Of 521 total interviewed applicants, 32 (6.1%) opted into the inaugural LGBTQARC intervention. Previously, only 5 applicants per year were engaged via the informal process. Overall, 8.5% of the class recruited in 2019–2020 identified as openly LGBTQ, as compared to 3.9% of the classes recruited prior to the intervention in 2017–2018 and 2018–2019.

For the 2019–2020 recruitment cycle, 7 openly LGBTQ-identifying interns matched to our program, compared to only 3.3 residents per year in the 2 years prior. All 7 interns elected to organize the LGBTQARC initiative for the 2020–2021 recruitment cycle.
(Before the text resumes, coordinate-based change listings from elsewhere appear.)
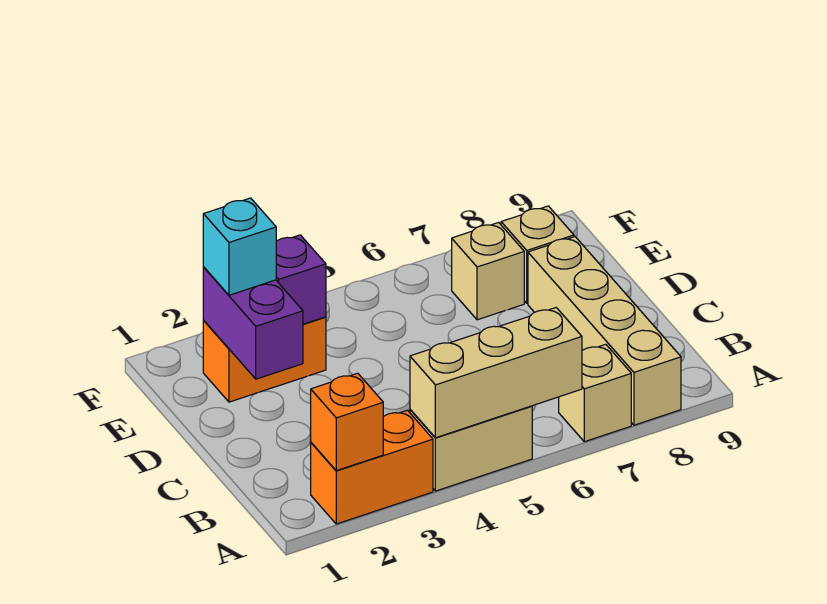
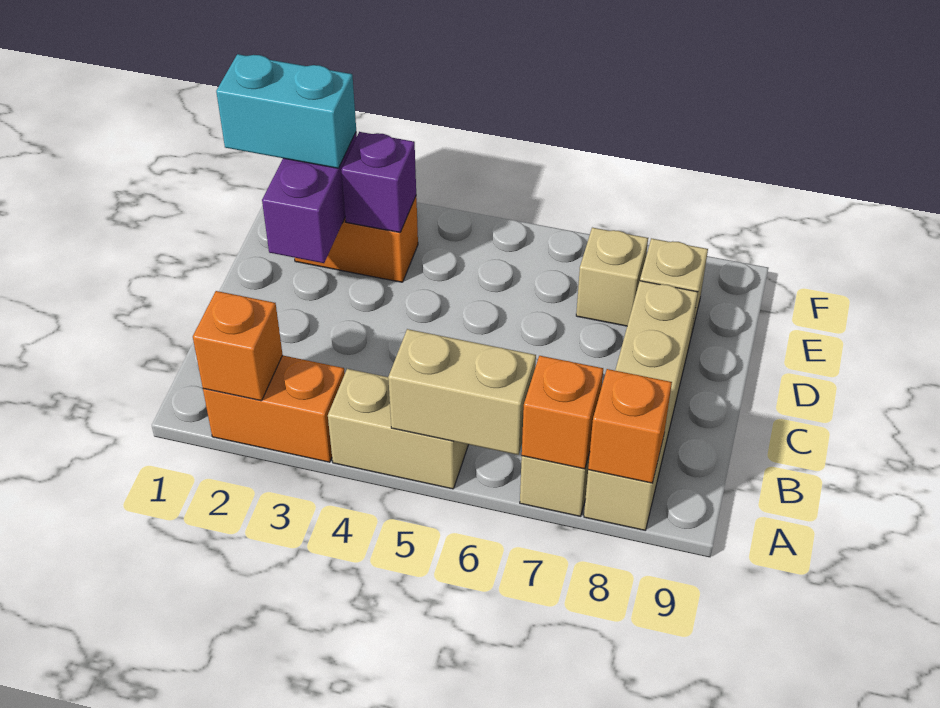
tan 1x3 brick [410,308,582,438] -> tan 1x2 brick [388,329,536,455]
none -> orange 1x1 brick [522,356,603,469]
none -> orange 1x1 brick [588,369,672,483]
cyan 1x1 brick [203,198,276,295] -> cyan 1x2 brick [216,54,356,168]

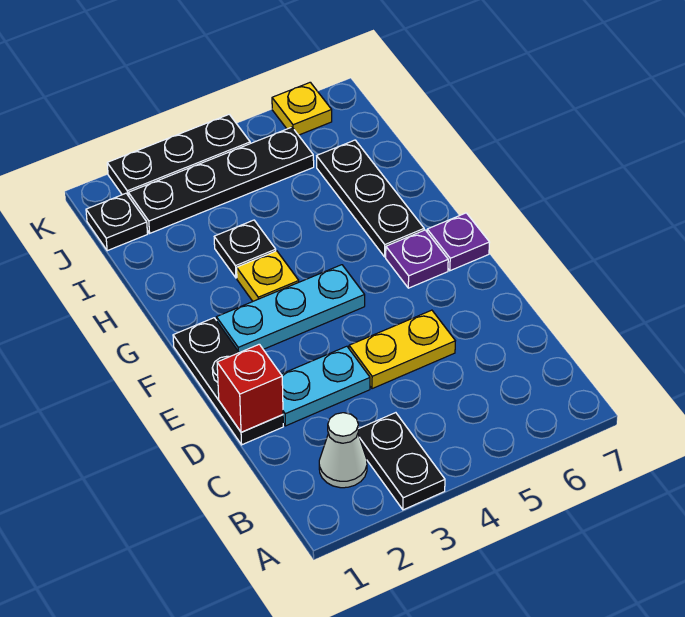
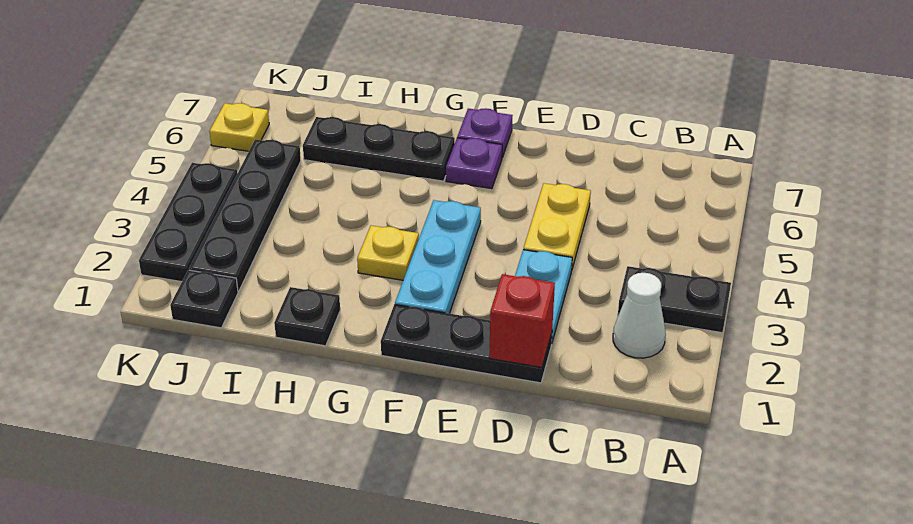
black 1x1 plate [214,220,276,278] -> black 1x1 plate moved to [274,287,340,346]

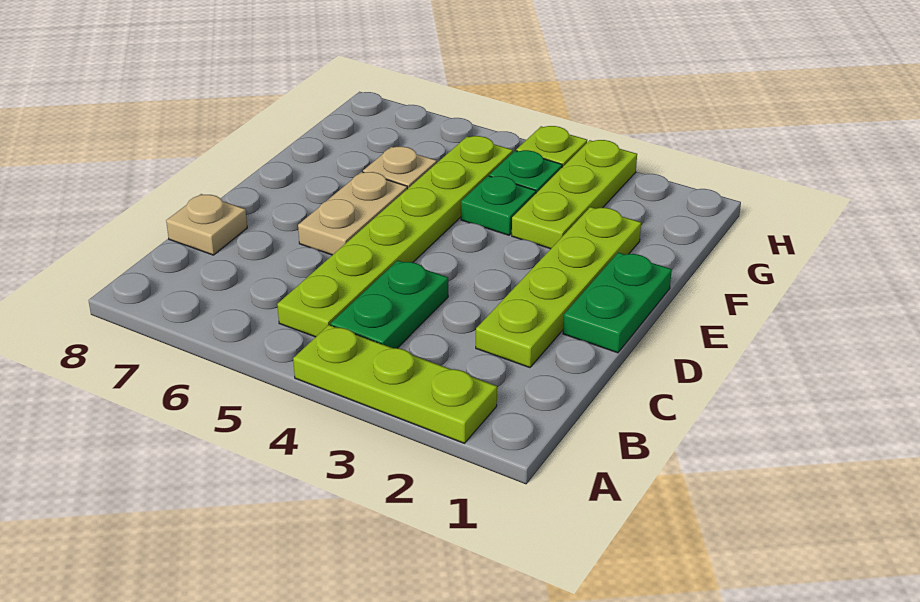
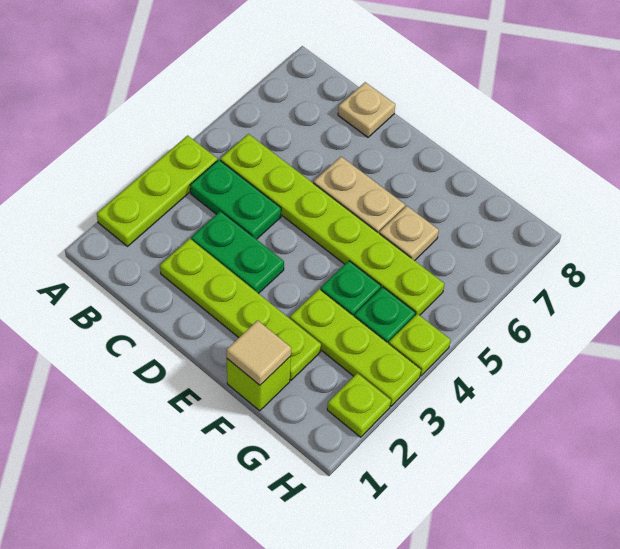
green 1x2 plate [563,252,672,353] -> green 1x2 plate moved to [191,211,284,294]
none -> lime 1x1 brick [227,356,291,411]
none -> tan 1x1 tile [227,320,291,385]
none -> lime 1x1 plate [327,373,391,437]

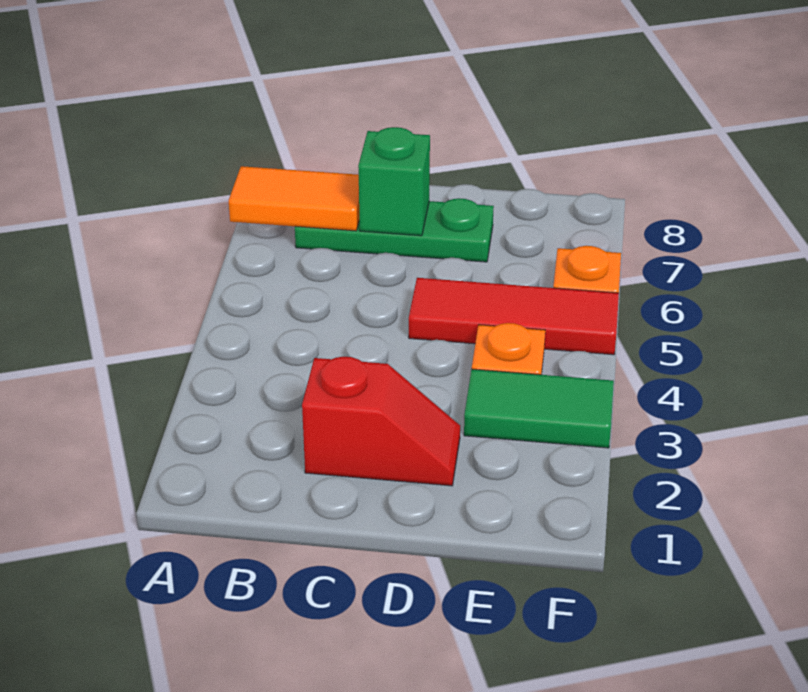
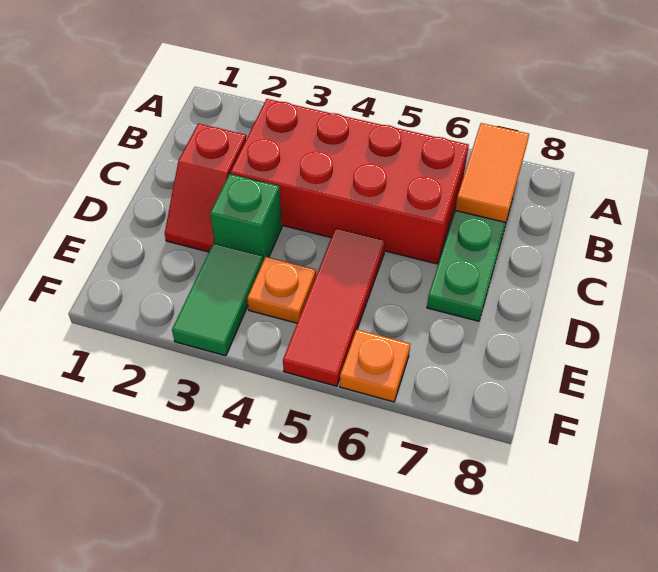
none -> red 2x4 brick [230,99,469,264]
green 1x1 brick [358,127,430,236] -> green 1x1 brick moved to [210,174,282,260]

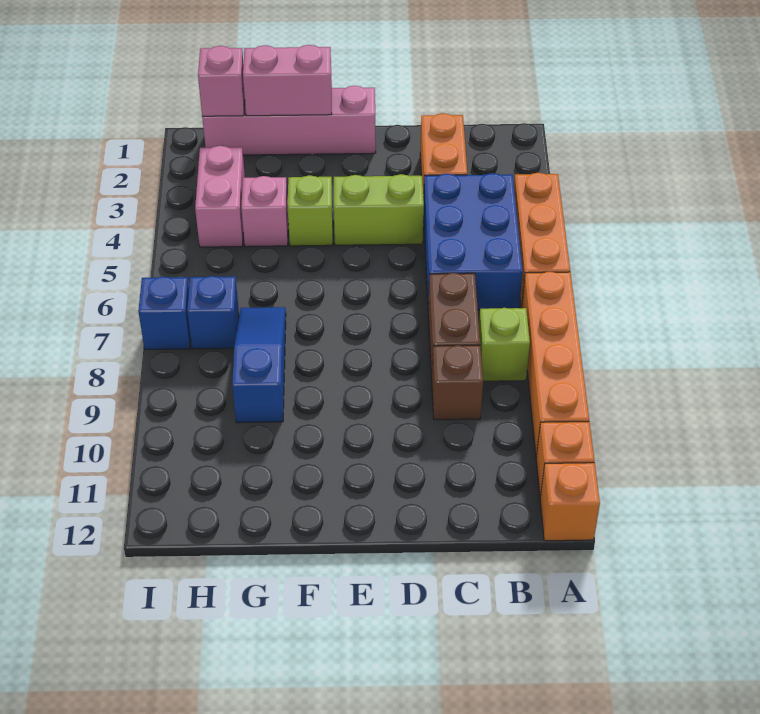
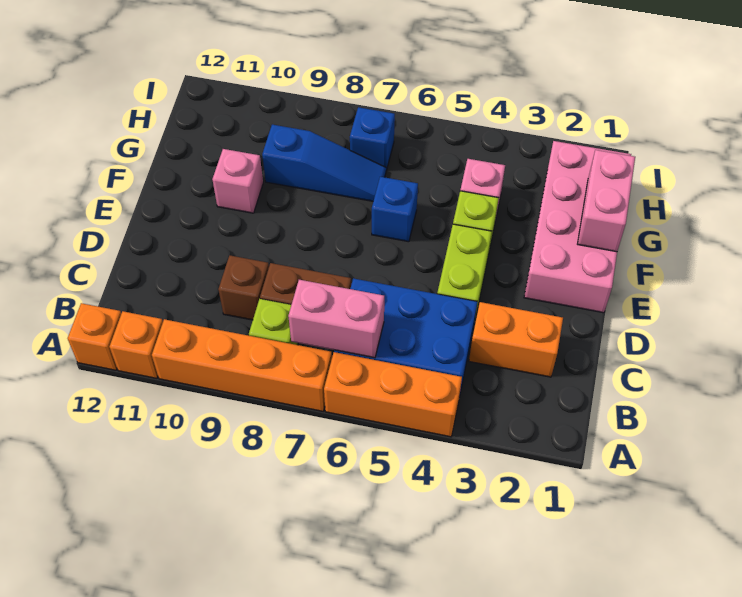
pink 1x4 brick [202,86,376,155] -> pink 2x4 brick [524,141,631,313]
pink 1x1 brick [198,46,245,116] -> pink 1x1 brick moved to [212,149,263,213]
pink 1x2 brick [195,146,245,247] -> pink 1x2 brick moved to [288,280,384,358]
blue 1x1 brick [138,277,191,350] -> blue 1x1 brick moved to [372,177,418,242]

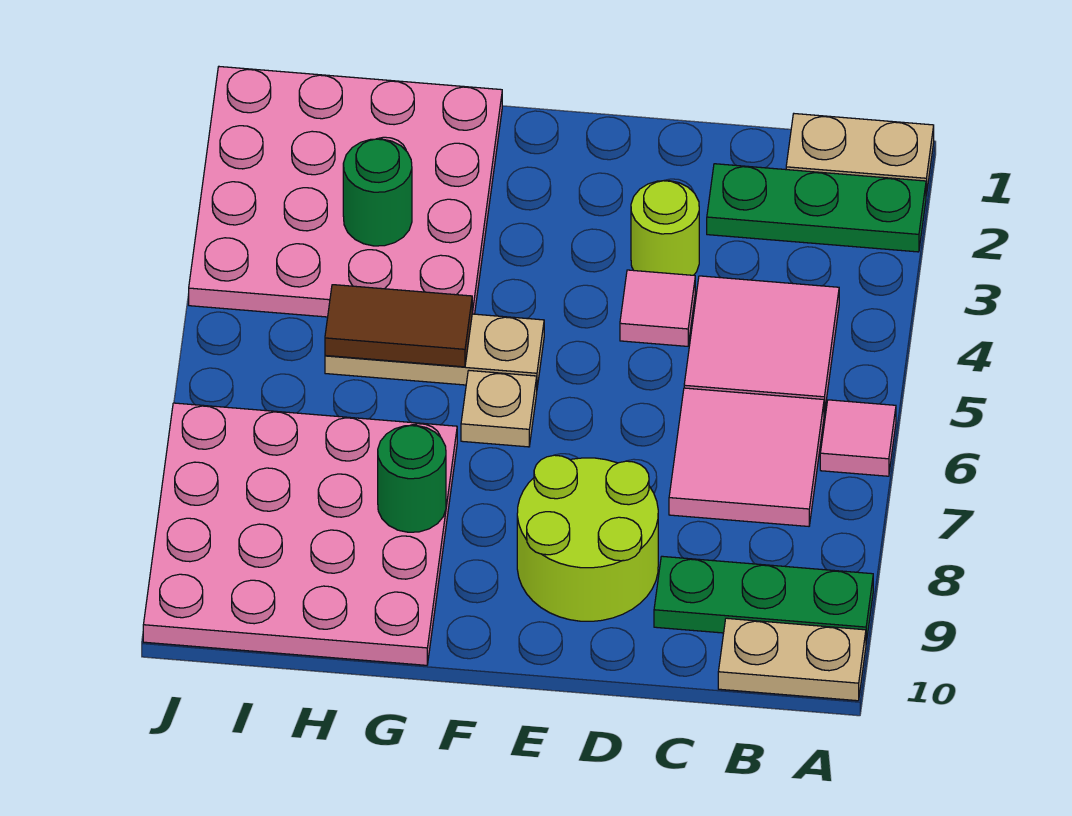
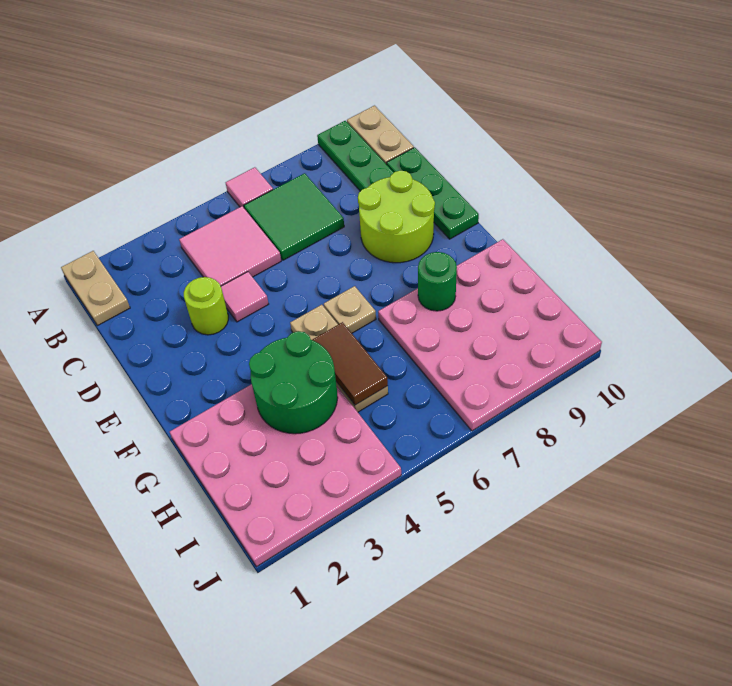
green 1x3 plate [707,164,926,252] -> green 1x3 plate moved to [387,147,479,239]
pink 2x2 tile [669,388,824,526] -> green 2x2 tile [244,173,344,260]
green 1x1 round brick [343,139,412,246] -> green 2x2 round brick [249,331,338,434]

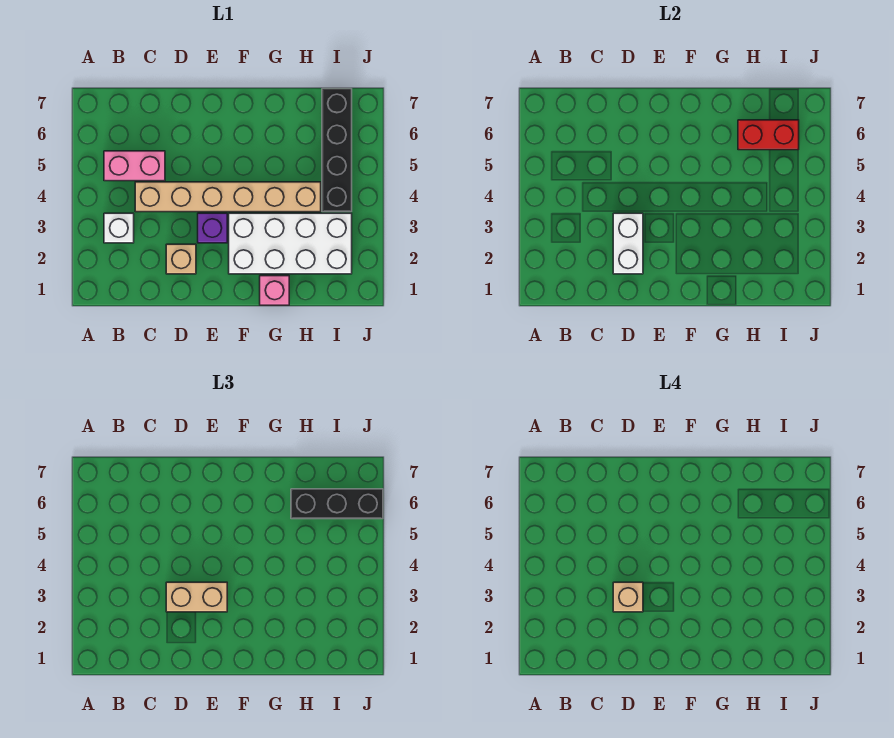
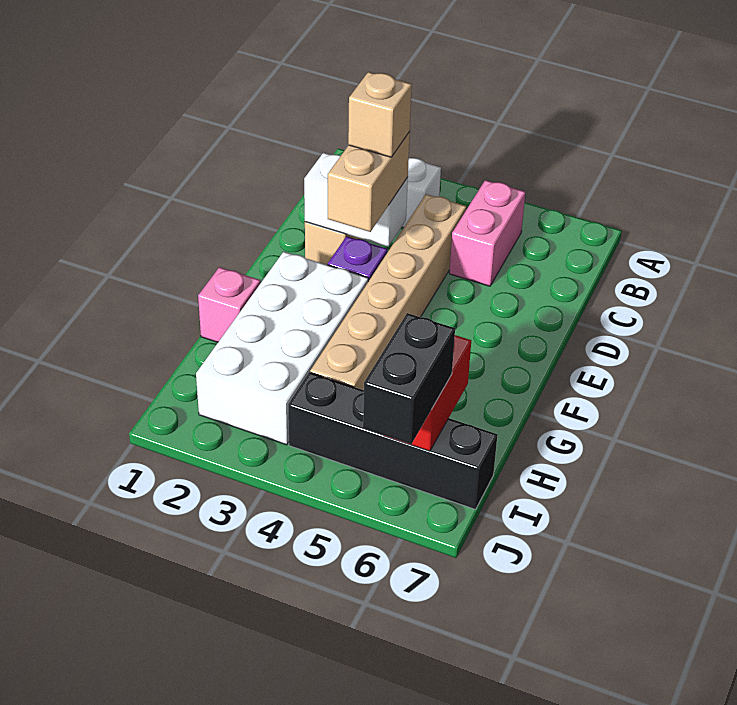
black 1x3 brick [291,489,383,519] -> black 1x2 brick [363,313,455,444]

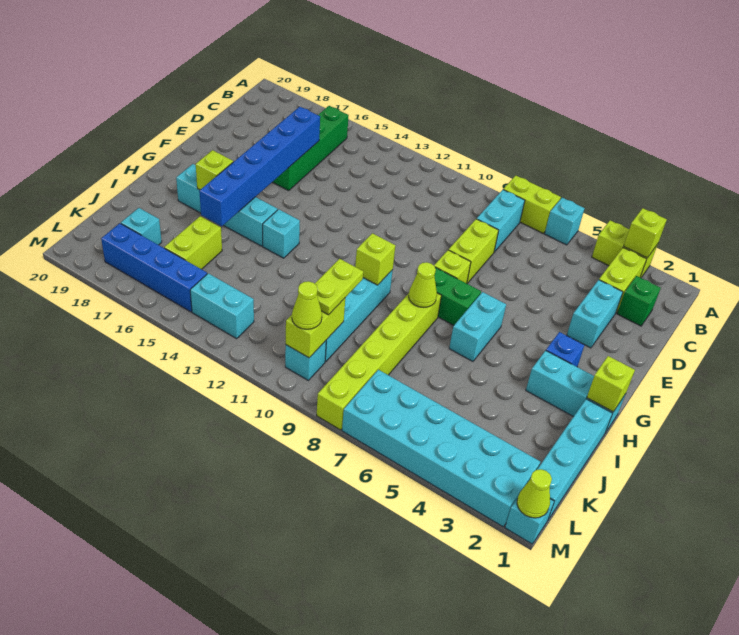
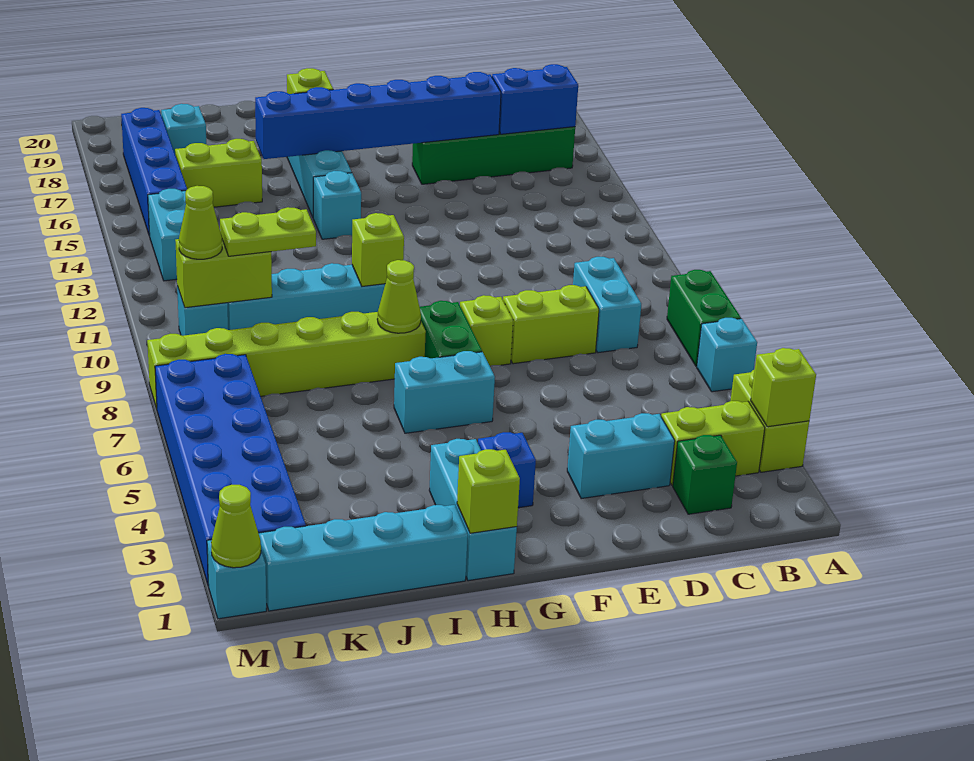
lime 1x2 brick [503,176,561,233] -> green 1x2 brick [667,270,741,366]
cyan 1x2 brick [477,190,525,252] -> cyan 1x2 brick turned to [573,257,641,353]
none -> blue 1x2 brick [492,64,578,134]
cyan 2x6 brick [342,370,540,527] -> blue 2x6 brick [155,354,306,586]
This signals the intervention's sustainability, as the additional recruited interns now contribute to future implementation of the program.

Our program administrator found the initiative highly feasible to implement, particularly given the ease of folding the LGBTQARC intervention into the existing interview infrastructure. The limited availability of LGBTQ residents to interview each interested applicant was a challenge given busy workloads and the small number of current LGBTQ residents. However, with an increased number of LGBTQ-identifying residents in the program, this challenge is likely to be mitigated.

Future work will focus on program evaluation via development of a survey assessing the impact on applicant decision-making and well-being. This survey will be sent to all applicants who opt into the program in future recruitment cycles.

Overall, LGBTQARC provides a safe opportunity for LGBTQ-identifying future physicians to explore the inclusivity of a training program. It is a feasible, sustainable way to build residency classes that better reflect the patient population we serve in the United States.